** Opening Excerpt block **

The graph below shows the departments with the highest percentages of a particular race/cultural group.

Cultural fields of study often had high proportions of that culture as faculty. The Asian Languages & Cultures Department, for example, had a majority of Asian faculty through the nine years we measured. Similarly, the Chicana/o studies and Spanish and Portuguese departments had high levels of Chicana(o)/Latina(o)/Hispanic faculty.

It’s also worth noting that some departments had no professors of some ethnic groups – the data showed that almost every year, there were at least 20 departments that had no Asian professors, African American professors, Chicana(o)/Latina(o)/Hispanic professors or American Indian professors, while there were rarely more than four departments with no white professors.

Correction: The original version of these graphs incorrectly displayed data that factored in incomplete information of certain demographic groups within certain departments, which BruinX did not provide. Those departments have been removed.

Upticks in Faculty Diversity

UCLA faculty is less diverse than the California population – however, this has changed from 2010-2018. The proportion of white faculty decreased by nearly 10%, whereas the proportion of minority faculty, including Chicana(o)/Latina(o)/Hispanic and African American faculty, increased by nearly 3%.

Interestingly, the proportion of faculty who declined to note their race or ethnicity increased by nearly 400%.

** Closing Excerpt block **

- Task list -
1. In the text on UCLA faculty diversity, which department had a majority of Asian faculty through the nine years measured?
2. Continue the text on UCLA faculty diversity from the point where it ends.
The listing that follows is not needed for anything here.

** Opening Source material block **

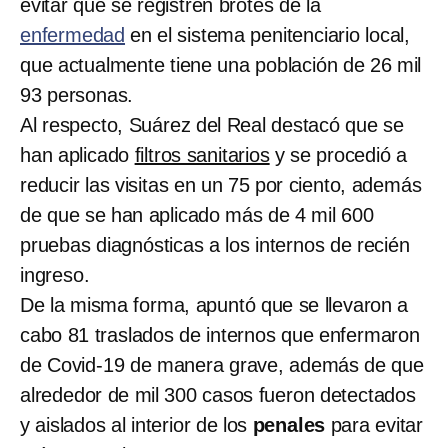
evitar que se registren brotes de la
enfermedad
en el sistema penitenciario local,
que actualmente tiene una población de 26 mil
93 personas.
Al respecto, Suárez del Real destacó que se
han aplicado
filtros sanitarios
y se procedió a
reducir las visitas en un 75 por ciento, además
de que se han aplicado más de 4 mil 600
pruebas diagnósticas a los internos de recién
ingreso.
De la misma forma, apuntó que se llevaron a
cabo 81 traslados de internos que enfermaron
de Covid-19 de manera grave, además de que
alrededor de mil 300 casos fueron detectados
y aislados al interior de los
penales
para evitar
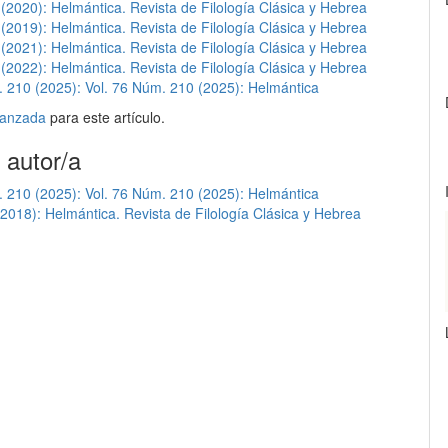
(2020): Helmántica. Revista de Filología Clásica y Hebrea
(2019): Helmántica. Revista de Filología Clásica y Hebrea
(2021): Helmántica. Revista de Filología Clásica y Hebrea
(2022): Helmántica. Revista de Filología Clásica y Hebrea
. 210 (2025): Vol. 76 Núm. 210 (2025): Helmántica
avanzada
para este artículo.
 autor/a
. 210 (2025): Vol. 76 Núm. 210 (2025): Helmántica
2018): Helmántica. Revista de Filología Clásica y Hebrea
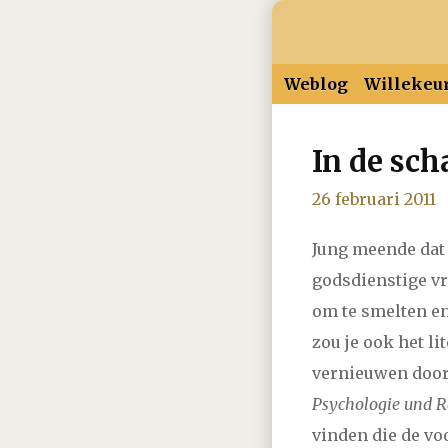
Weblog
Willekeu
In de sc
2026
januari
februar
26 februari 2011
2025
januari
februar
Jung meende dat 
2024
januari
februar
godsdienstige v
om te smelten en
2023
januari
februar
zou je ook het l
vernieuwen door 
2022
januari
februar
Psychologie und R
vinden die de vo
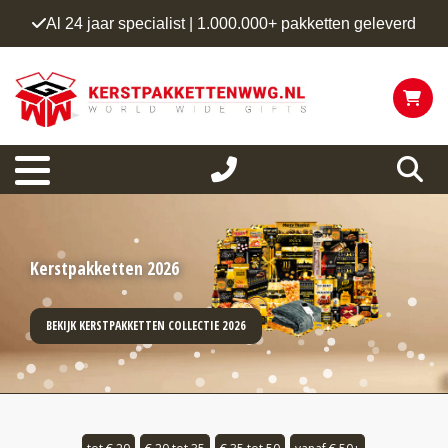
Al 24 jaar specialist | 1.000.000+ pakketten geleverd
Kerstpakketten 2026
BEKIJK KERSTPAKKETTEN COLLECTIE 2026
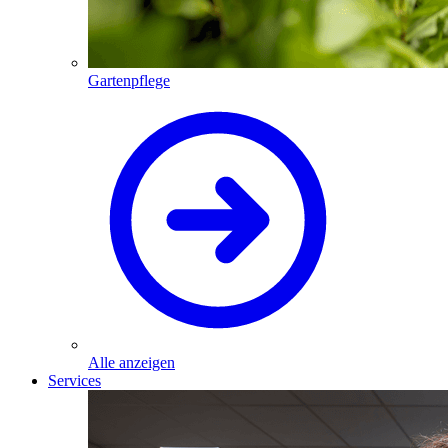
Gartenpflege
Alle anzeigen
Services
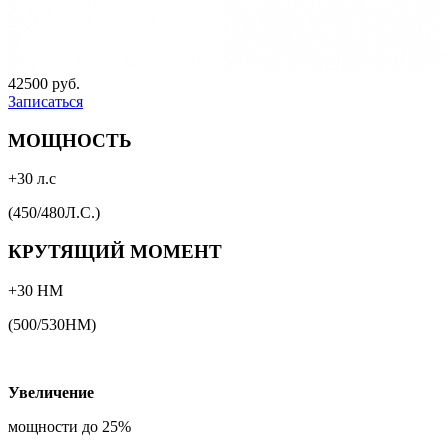
42500 руб.
Записаться
МОЩНОСТЬ
+30 л.с
(450/480Л.С.)
КРУТЯЩИЙ МОМЕНТ
+30 НМ
(500/530НМ)
Увеличение
мощности до 25%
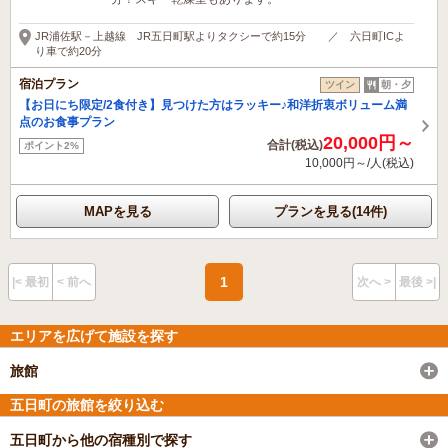
JR浦佐駅－上越線 JR五日町駅よりタクシーで約15分 ／ 六日町ICよ
り車で約20分
宿泊プラン
ツイン
朝・夕
【お日にち限定/2食付き】見つけた方はラッキー♪和洋折衷ボリューム満
点のお食事プラン
20,000円～
合計(税込)
ポイント2%
10,000円～/人(税込)
MAPを見る
プランを見る(14件)
1
|< 最初
< 前へ
次へ >
最後 >|
エリアを広げて施設を探す
旅館
五日町の旅館を絞り込む
五日町から他の宿種別で探す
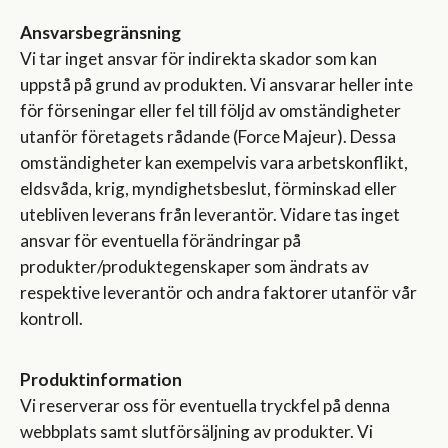
Ansvarsbegränsning
Vi tar inget ansvar för indirekta skador som kan
uppstå på grund av produkten. Vi ansvarar heller inte
för förseningar eller fel till följd av omständigheter
utanför företagets rådande (Force Majeur). Dessa
omständigheter kan exempelvis vara arbetskonflikt,
eldsvåda, krig, myndighetsbeslut, förminskad eller
utebliven leverans från leverantör. Vidare tas inget
ansvar för eventuella förändringar på
produkter/produktegenskaper som ändrats av
respektive leverantör och andra faktorer utanför vår
kontroll.
Produktinformation
Vi reserverar oss för eventuella tryckfel på denna
webbplats samt slutförsäljning av produkter. Vi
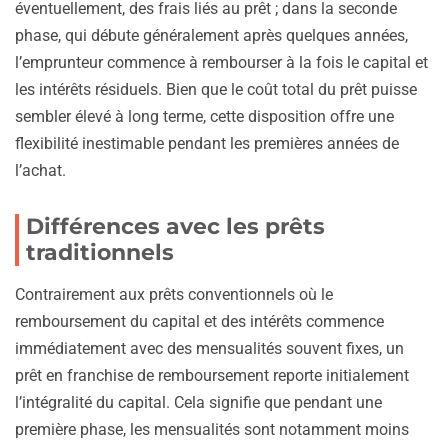
éventuellement, des frais liés au prêt ; dans la seconde
phase, qui débute généralement après quelques années,
l’emprunteur commence à rembourser à la fois le capital et
les intérêts résiduels. Bien que le coût total du prêt puisse
sembler élevé à long terme, cette disposition offre une
flexibilité inestimable pendant les premières années de
l’achat.
Différences avec les prêts
traditionnels
Contrairement aux prêts conventionnels où le
remboursement du capital et des intérêts commence
immédiatement avec des mensualités souvent fixes, un
prêt en franchise de remboursement reporte initialement
l’intégralité du capital. Cela signifie que pendant une
première phase, les mensualités sont notamment moins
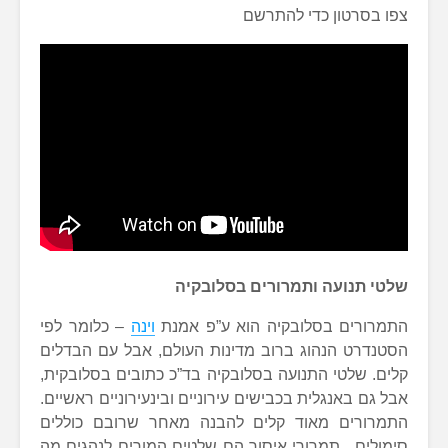
צפו בסרטון כדי להתרשם
שלטי תנועה ותמרורים בסלובקיה
התמרורים בסלובקיה הוא ע”פ אמנת
וינה
– כלומר לפי
הסטנדרט הנהוג ברוב מדינות העולם, אבל עם הבדלים
קלים. שלטי התנועה בסלובקיה בד”כ כתובים בסלובקית,
אבל גם באנגלית בכבישים עירוניים ובינעירוניים ראשיים.
התמרורים מאוד קלים להבנה מאחר שרובם כוללים
סימולים. תמרורי איסור הם שלטים המורים לנהגים מה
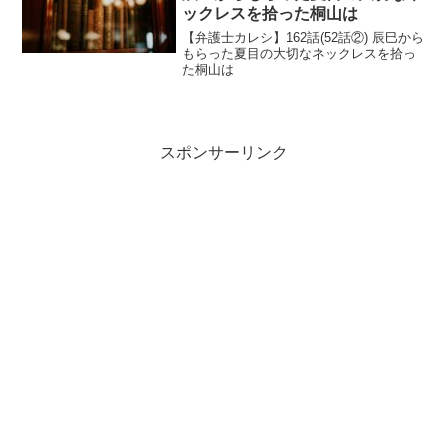
ックレスを拾った桐山は
【弁護士カレシ】162話(52話②) 辰巳から
もらった夏目の大切なネックレスを拾っ
た桐山は
スポンサーリンク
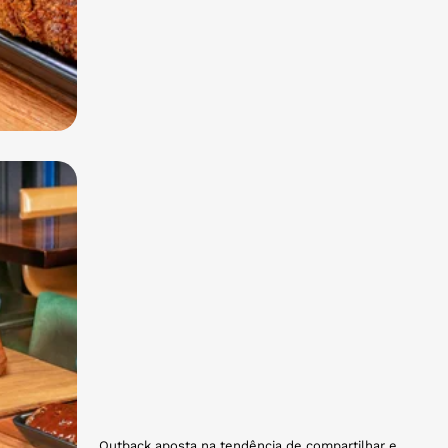
Outback aposta na tendência de compartilhar e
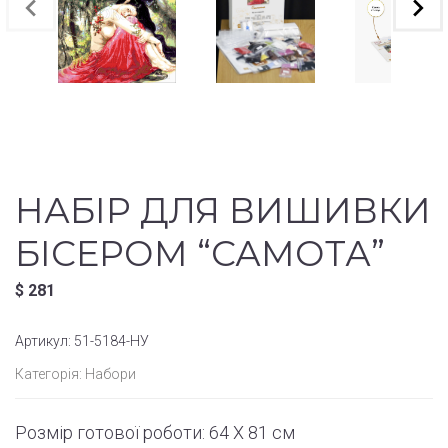
НАБІР ДЛЯ ВИШИВКИ
БІСЕРОМ “САМОТА”
$
281
Артикул:
51-5184-НУ
Категорія:
Набори
Розмір готової роботи:
64 X 81 см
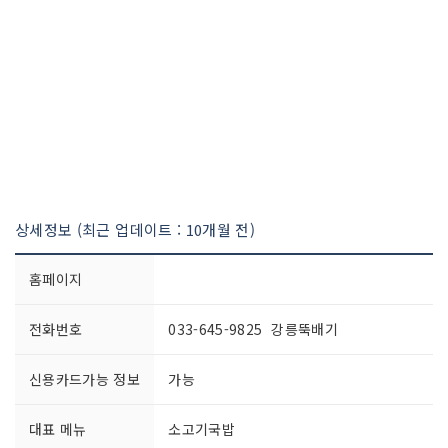
상세정보 (최근 업데이트 : 10개월 전)
홈페이지
전화번호
033-645-9825 강릉뚝배기
신용카드가능 정보
가능
대표 메뉴
소고기국밥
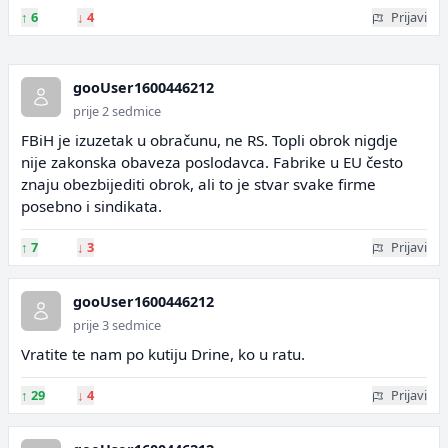
↑
6
↓
4
Prijavi
gooUser1600446212
prije 2 sedmice
FBiH je izuzetak u obračunu, ne RS. Topli obrok nigdje
nije zakonska obaveza poslodavca. Fabrike u EU često
znaju obezbijediti obrok, ali to je stvar svake firme
posebno i sindikata.
↑
7
↓
3
Prijavi
gooUser1600446212
prije 3 sedmice
Vratite te nam po kutiju Drine, ko u ratu.
↑
29
↓
4
Prijavi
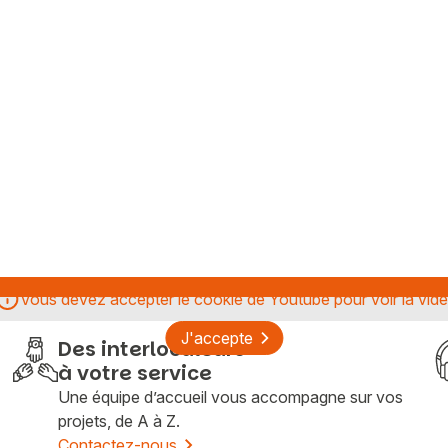
Vous devez accepter le cookie de Youtube pour voir la vid
Vous recherchez&nbsp;:
J'accepte
Des interloculeurs
Rechercher
à votre service
Une équipe d’accueil vous accompagne sur vos
projets, de A à Z.
Contactez-nous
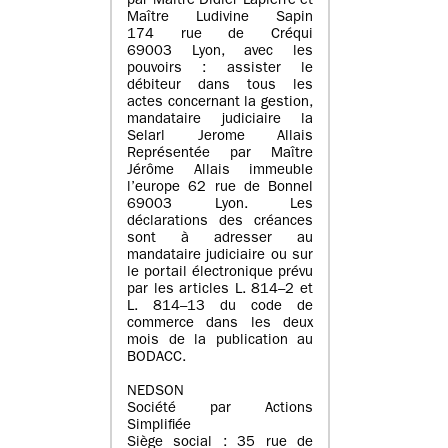
par Maître Didier Lapierre et
Maître Ludivine Sapin
174 rue de Créqui
69003 Lyon, avec les
pouvoirs : assister le
débiteur dans tous les
actes concernant la gestion,
mandataire judiciaire la
Selarl Jerome Allais
Représentée par Maître
Jérôme Allais immeuble
l’europe 62 rue de Bonnel
69003 Lyon. Les
déclarations des créances
sont à adresser au
mandataire judiciaire ou sur
le portail électronique prévu
par les articles L. 814–2 et
L. 814–13 du code de
commerce dans les deux
mois de la publication au
BODACC.
NEDSON
Société par Actions
Simplifiée
Siège social : 35 rue de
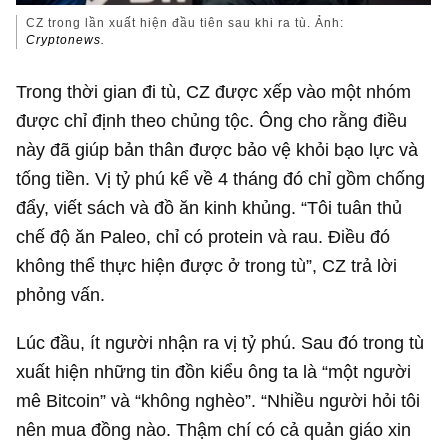
CZ trong lần xuất hiện đầu tiên sau khi ra tù. Ảnh:
Cryptonews.
Trong thời gian đi tù, CZ được xếp vào một nhóm
được chỉ định theo chủng tộc. Ông cho rằng điều
này đã giúp bản thân được bảo vệ khỏi bạo lực và
tống tiền. Vị tỷ phú kể về 4 tháng đó chỉ gồm chống
đẩy, viết sách và đồ ăn kinh khủng. “Tôi tuân thủ
chế độ ăn Paleo, chỉ có protein và rau. Điều đó
không thể thực hiện được ở trong tù”, CZ trả lời
phỏng vấn.
Lúc đầu, ít người nhận ra vị tỷ phú. Sau đó trong tù
xuất hiện những tin đồn kiểu ông ta là “một người
mê Bitcoin” và “không nghèo”. “Nhiều người hỏi tôi
nên mua đồng nào. Thậm chí có cả quản giáo xin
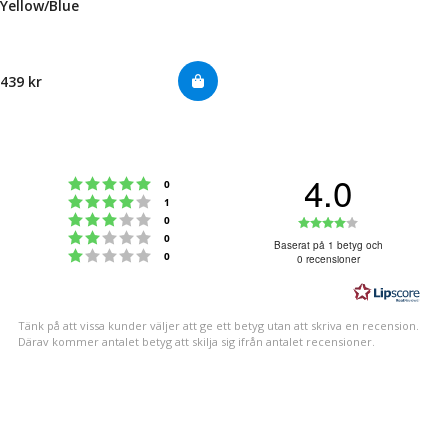
Yellow/Blue
439 kr
4.0
Betyg: 5 utav 5 stjärnor
röster
0
Betyg: 4 utav 5 stjärnor
röster
1
Betyg: 3 utav 5 stjärnor
Betyg:
röster
0
Betyg: 2 utav 5 stjärnor
röster
0
4.0
Baserat på 1 betyg och
Betyg: 1 utav 5 stjärnor
röster
0
0 recensioner
utav
5
stjärnor
Tänk på att vissa kunder väljer att ge ett betyg utan att skriva en recension.
Därav kommer antalet betyg att skilja sig ifrån antalet recensioner.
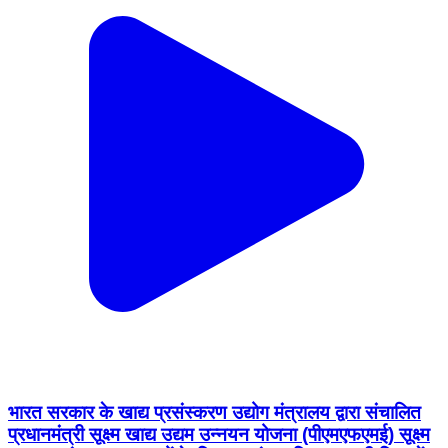
भारत सरकार के खाद्य प्रसंस्करण उद्योग मंत्रालय द्वारा संचालित
प्रधानमंत्री सूक्ष्म खाद्य उद्यम उन्नयन योजना (पीएमएफएमई) सूक्ष्म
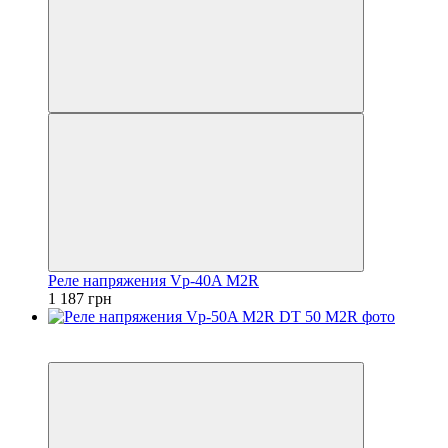
Реле напряжения Vp-40A M2R
1 187 грн
5
5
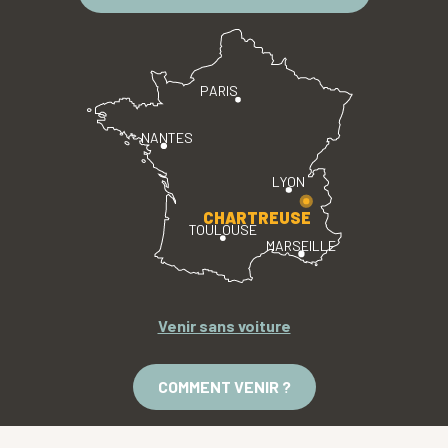
PARIS
NANTES
LYON
CHARTREUSE
TOULOUSE
MARSEILLE
Venir sans voiture
COMMENT VENIR ?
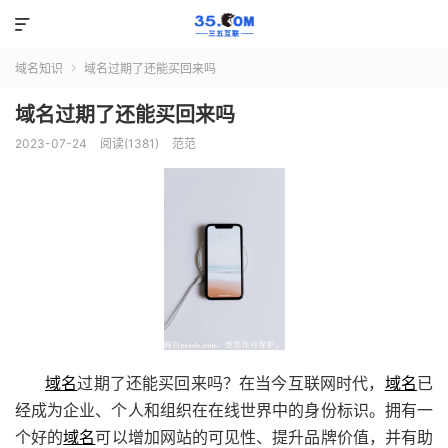

域名知识
域名过期了还能买回来吗

域名过期了还能买回来吗
2023-07-24
阅读(1381)
范范
域名
过期了还能买回来吗？在当今互联网时代，
域名
已
经成为企业、个人和组织在在线世界中的身份标识。拥有一
个好的
域名
可以增加网站的可见性、提升品牌价值，并有助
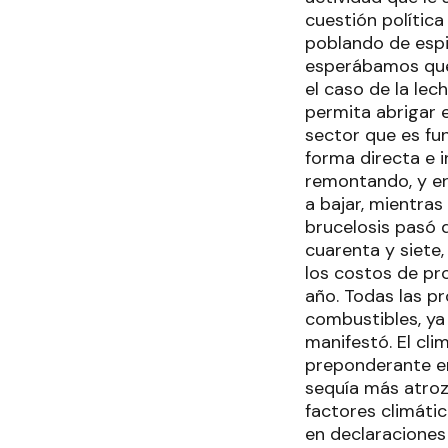
cuestión polític
poblando de espin
esperábamos que 
el caso de la lec
permita abrigar 
sector que es fu
forma directa e 
remontando, y er
a bajar, mientras
brucelosis pasó d
cuarenta y siete,
los costos de pro
año. Todas las p
combustibles, ya
manifestó. El cli
preponderante en
sequía más atroz
factores climátic
en declaraciones 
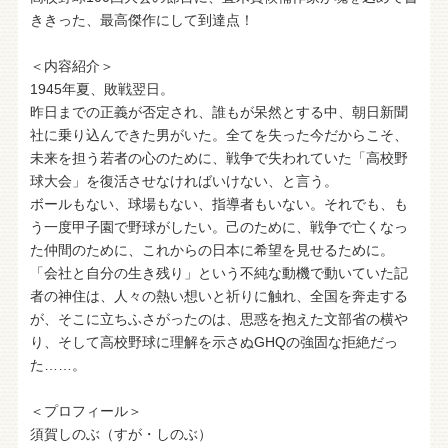
ききった、最高傑作にして到達点！
＜内容紹介＞
1945年夏、敗戦翌日。
昨日までの正義が否定され、誰もが呆然とする中、朝日新聞
社に乗り込んできた男がいた。全てを失った今だからこそ、
未来を担う若者の心のために、戦争で失われていた「高校野
球大会」を復活させなければいけない、と言う。
ボールもない、球場もない、指導者もいない。それでも、も
う一度甲子園で野球がしたい。己のために、戦争で亡くなっ
た仲間のために、これからの日本に希望を見せるために。
「会社と自分の生き残り」という不純な動機で動いていた記
者の神住は、人々の熱い想いと祈りに触れ、全国を奔走する
が、そこに立ちふさがったのは、思惑を抱えた文部省の横や
り、そして高校野球に理解を示さぬGHQの強固な拒絶だっ
た……。
＜プロフィール＞
須賀しのぶ（すが・しのぶ）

** Closing Source material block **

- Responses to the exercise -
1. The Asian Languages & Cultures Department.

2.
The proportion of female faculty has also increased by around 5%.

Groups that make up less than 0.5% of the California or UCLA population do not appear on the chart, as each dot represents a full percent of the population. Any percentages that were not whole were rounded to a full percentage.

UCLA faculty compared to the Californian population

California
* Source: United States Census
UCLA Faculty
2010 2011 2012 2013 2014 2015 2016 2017 2018
White
Asian/Asian American/Pacific Islander
Chicano(a)/Latina(o)/Hispanic
Black or African-American
American Indian or Alaskan Native
Two or More Races
Unknown
Female
Male

In the table below, we show the five schools with the largest change in proportion per minority group from 2010-2018.

Few schools had a significant (>10%) percent change in American Indian faculty.

The School of Law was within the top five biggest increases in each of the minority faculty present, raising the percentage of Chicana(o)/Latina(o)/Hispanic and African American faculty by approximately 30% and 20%, respectively.

Conclusion

UCLA has, in general, increased the proportion of minority faculty.

Nweke said he thinks universities should focus on pipelining students from the high school and undergraduate level toward the graduate and professor level, since the pathway is a funnel between each level. Still, UCLA is on the right track he said, adding he hopes people don’t forget the importance of diversity.

“My biggest fear is that (diversity is) in fact a buzzword, and that people will forget about it in a couple of years,” Nweke said. “But from what I’m seeing, … I don’t think that that’s the case.”

Unincluded Departments

The following departments were removed from department-specific graphs due to the fact that they do not teach undergraduate courses and have fewer than 5 FTE faculty, or if they have incomplete data on the BruinX website.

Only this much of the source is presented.